(Saved data entries)

· · · · ·

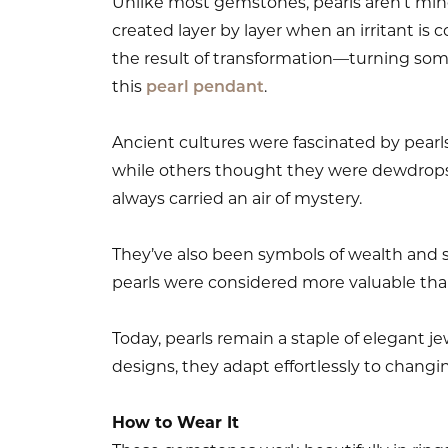
Unlike most gemstones, pearls aren’t mine
created layer by layer when an irritant is co
the result of transformation—turning som
this
pearl pendant
.
Ancient cultures were fascinated by pearl
while others thought they were dewdrops
always carried an air of mystery.
They’ve also been symbols of wealth and sta
pearls were considered more valuable th
Today, pearls remain a staple of elegant j
designs, they adapt effortlessly to changi
How to Wear It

· · · · ·

_Directions_:
Could the data above be repeated exactly, with every picture dropped?

_Output for this task_:
Unlike most gemstones, pearls aren’t mine
created layer by layer when an irritant is co
the result of transformation—turning som
this
pearl pendant
.
Ancient cultures were fascinated by pearl
while others thought they were dewdrops
always carried an air of mystery.
They’ve also been symbols of wealth and sta
pearls were considered more valuable th
Today, pearls remain a staple of elegant j
designs, they adapt effortlessly to changi
How to Wear It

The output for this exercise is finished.